What’s even better is how much easier it is now. You know how it feels when you’ve got the flu, and then you have your first back-to-normal day again? How bright, how easy, how lovely everything is, relative to having the flu? That’s how it feels now that self-forgiveness is a reflex. When I don’t check everything off my list and instead of internally self-flagellating, I’m more able to shrug and say “Oh well. There’s always tomorrow.” Not every time. But more than I used to be.
Which is not to say that self-forgiveness is going to be easy or learnable for every person. I want to share this story because my ability to forgive myself was hard-won, and it still feels like a miracle to me.
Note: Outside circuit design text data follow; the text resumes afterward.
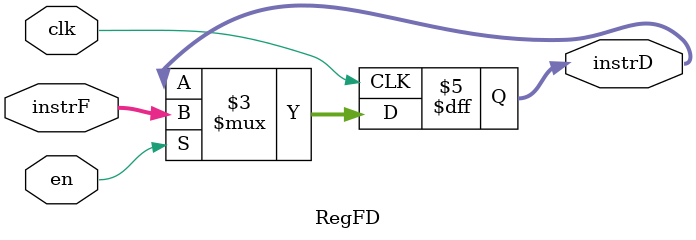
<source format=v>
`timescale 1ns / 1ps


module RegFD(
input clk,
input [31:0]instrF,
input en,
output reg [31:0]instrD
    );
always@(posedge clk)
begin
    if(en)
        instrD<=instrF;
    else
        instrD<=instrD;
end
endmodule

</source>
But even this advice—is this advice?—can be damaging if you take it and feel guilty for how much guilt you feel. Maybe you have a harder time shutting off your brain than I do, because we have different brain chemistry. Maybe you lived longer with people who shamed you or told you that you were worthless, and those messages are more deeply engraved into your identity. In my experience, learning to be easy with yourself is still worth working at, but don’t use it as a stick to beat yourself with. As an old boss of mine used to say, "Don't should on yourself"--whether that should is writing, or self-forgiveness.
The big thing is: No advice is foolproof. Fuck advice.
3 comments:
Kate, I am so sad to read that you had to go through that, and glad that you found the right self-care and are doing better. Yes, it's great if you have the kind of life where you *can* write every day if you want to,and few of us do. Speaking for myself, there was no way that was possible before I retired.
Anyway, the column is great. It is honest and so clear-sighted, a great resource for many emerging writers out there.
Thank you, Marion! <3
How did you know I needed to read something exactly like this? Have my chickadees been spreading secrets when I'm not looking??